Intervenant dans un contexte éducatif marqué par de nombreux défis, ce responsable scolaire a rejeté l’idée d’un recul du système éducatif local, saluant plutôt la résilience des enseignants. Il a souligné que ces derniers continuent de se battre malgré des conditions de travail difficiles, souvent situés « au bas de l’échelle ».
« Nous ne pouvons pas dire que l’enseignement recule à Durba. Les enseignants sont en train de se battre.
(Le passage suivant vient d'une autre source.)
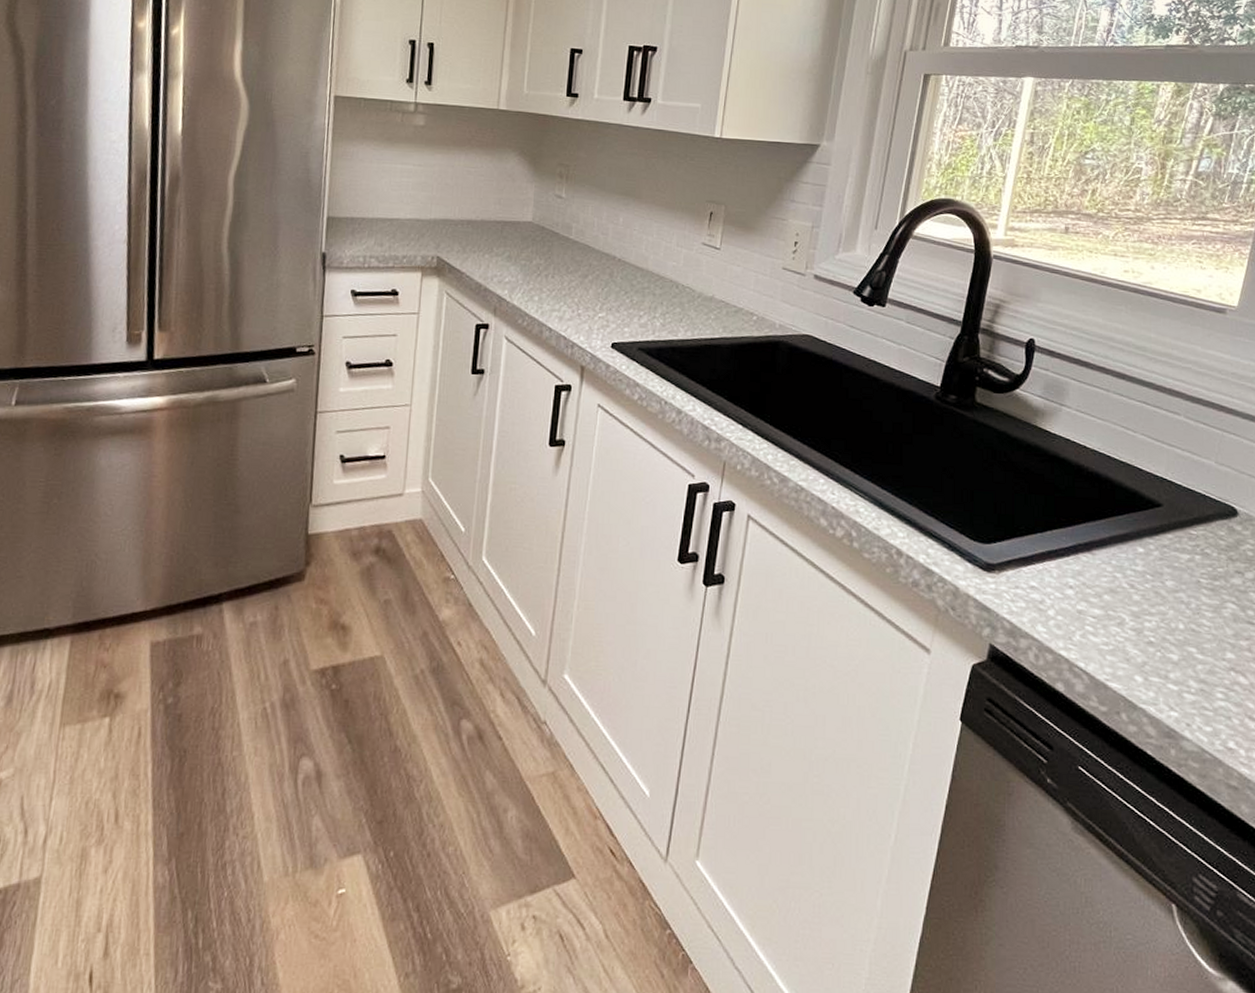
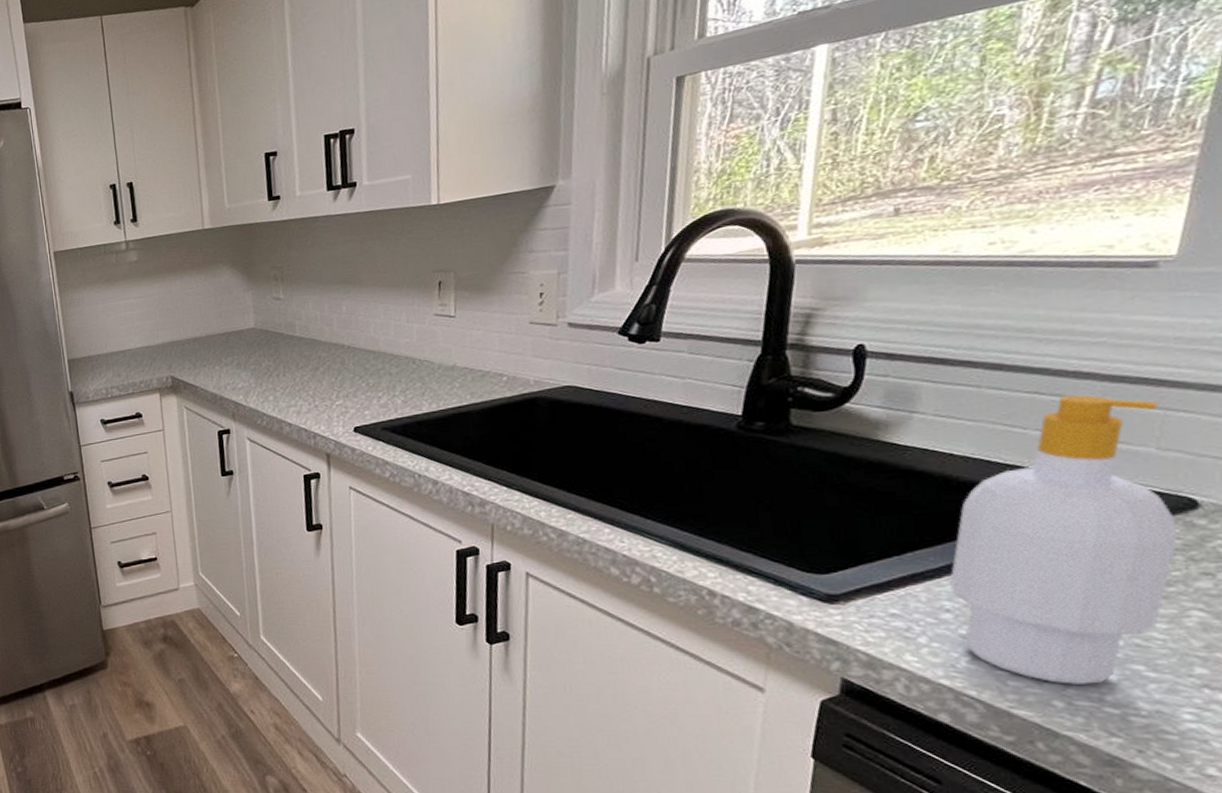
soap bottle: none [1075,408,1224,662] -> present [949,394,1179,685]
L’enseignant devrait être valorisé par l’État et par les parents », a déclaré Manala Mosh Bienvenue.
Pour lui, l’amélioration de la qualité de l’enseignement passe également par l’implication active des parents, en particulier dans les écoles privées où leur soutien reste déterminant.
Il insiste sur la nécessité d’un partenariat renforcé entre familles et éducateurs pour garantir un encadrement efficace des élèves.
Dans cette dynamique, il exhorte les parents à accompagner les enseignants non seulement financièrement, mais aussi moralement, afin de créer un environnement propice à l’apprentissage et au développement des enfants.
Ce plaidoyer met en lumière un enjeu central du système éducatif congolais : la valorisation de l’enseignant comme pilier du développement. Sans une reconnaissance réelle, tant institutionnelle que sociale, les efforts individuels risquent de s’essouffler. L’avenir de l’éducation à Durba, comme ailleurs, dépendra donc de la capacité des acteurs — État, parents et écoles — à construire une responsabilité partagée autour de l’encadrement des apprenants.